To this end, we show a comprehensive overview of currently available interpretation methods: feature analysis, simpler model derivation and structural visualization. We analyze the effectiveness of the most promising methods, as well as various visualization techniques in order to effectively convey which choices a model makes.
In our endeavors, we found that explanations of a single prediction (instance-level) are under- represented in literature, as opposed to global explanations. We explore the possibilities of local model explanations and develop a local rule extraction technique that is, to the best of our knowledge, a novel approach in obtaining model insights.
We combined various visualization techniques into two dashboards that facilitate a dialogue between users and a given Random Forest model. The first dashboard is centered around features, giving a per-feature explanation of its contribution to the prediction.
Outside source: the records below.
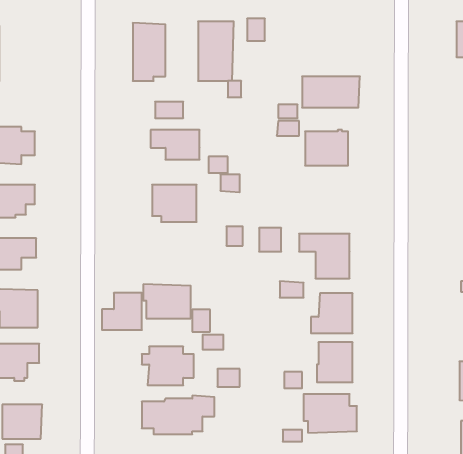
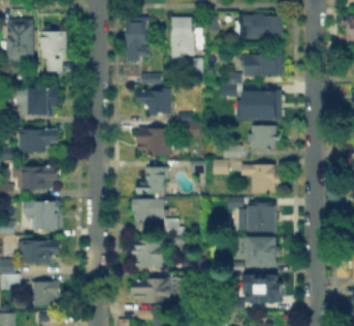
building: none -> [236,18,282,39]
building: none -> [41,32,65,72]
building: none -> [247,127,280,150]
building: [102,293,142,330] -> [136,169,164,195]

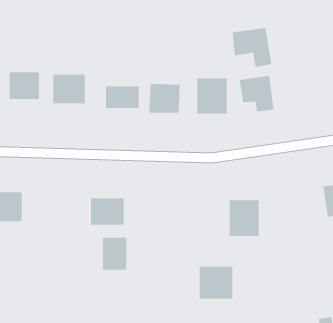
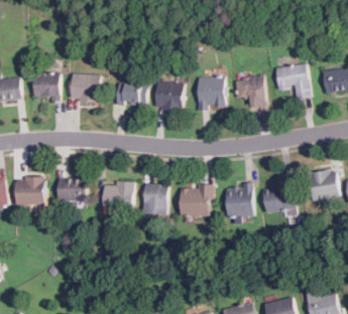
building: [232,28,272,68] -> [275,64,311,100]
building: none -> [263,176,296,212]
building: none -> [59,178,87,201]
building: [102,237,127,270] -> [144,184,166,213]
building: [199,266,233,299] -> [181,186,211,215]

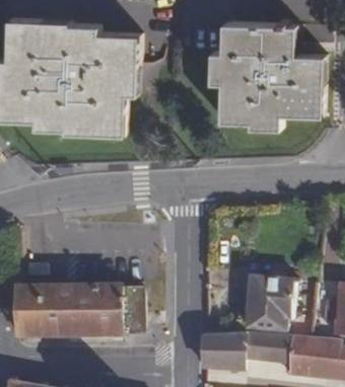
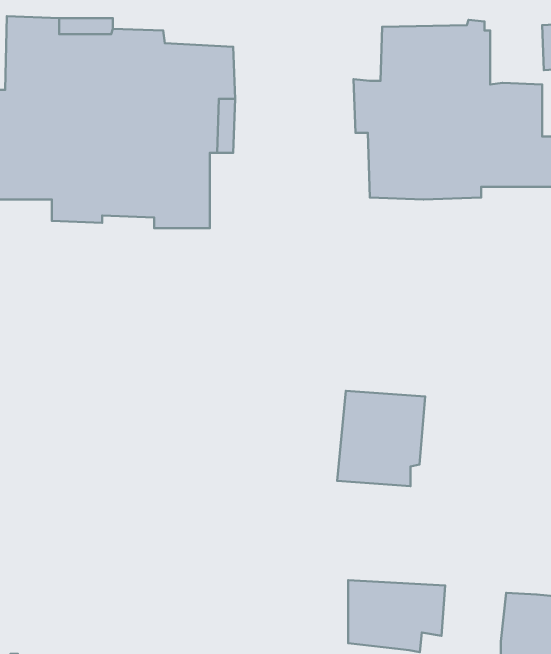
building: [246,279,295,332] -> [337,391,425,486]
building: [17,285,142,334] -> none
building: [255,336,291,368] -> none

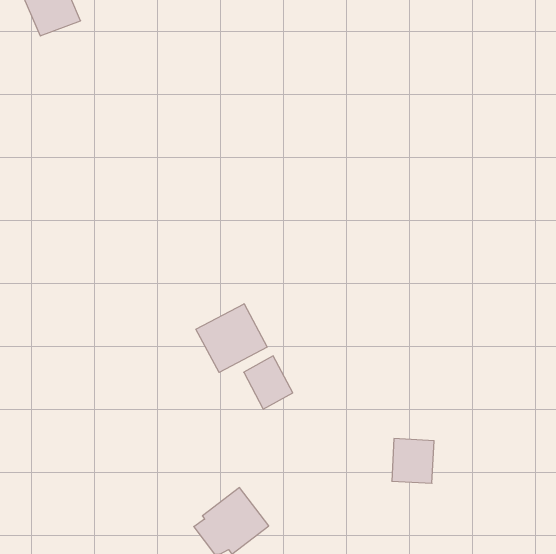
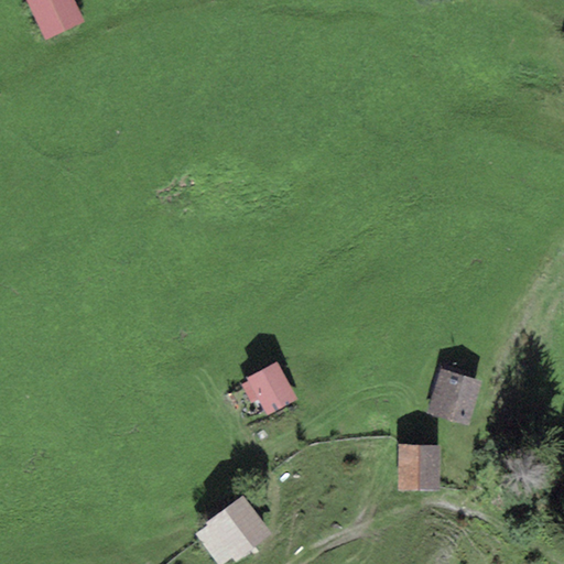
building: [196,304,267,372] -> none
building: none -> [427,368,481,423]

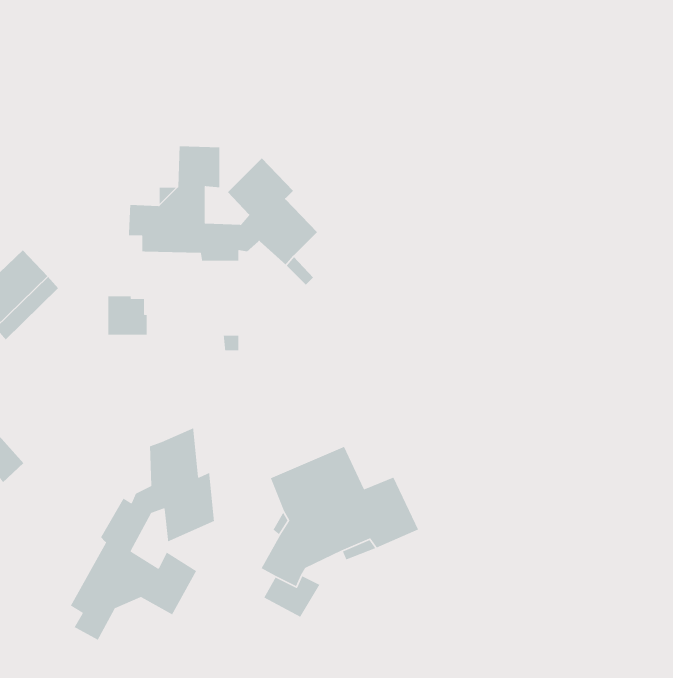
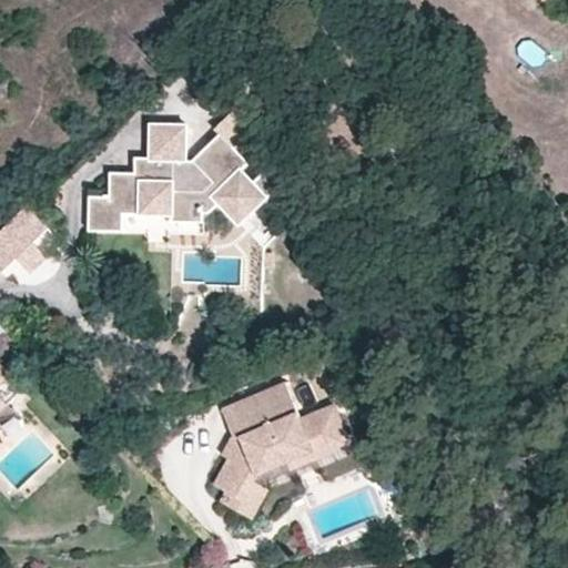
building: [107,295,147,335] -> [87,197,120,231]
building: [70,427,215,641] -> none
The second dashboard takes the possible target classes as a starting point, and uses model simplification to present a set of rules that describe the choices the model made for the prediction of those classes.
These dashboards were evaluated through a case study at Achmea (one of the leading providers of insurances in the Netherlands) within the context of insurance fraud detection. We use the standardized System Usability Scale (SUS) survey to quantify the satisfaction of the fraud team at Achmea, and show that these dashboards can aid them with their day-to-day tasks.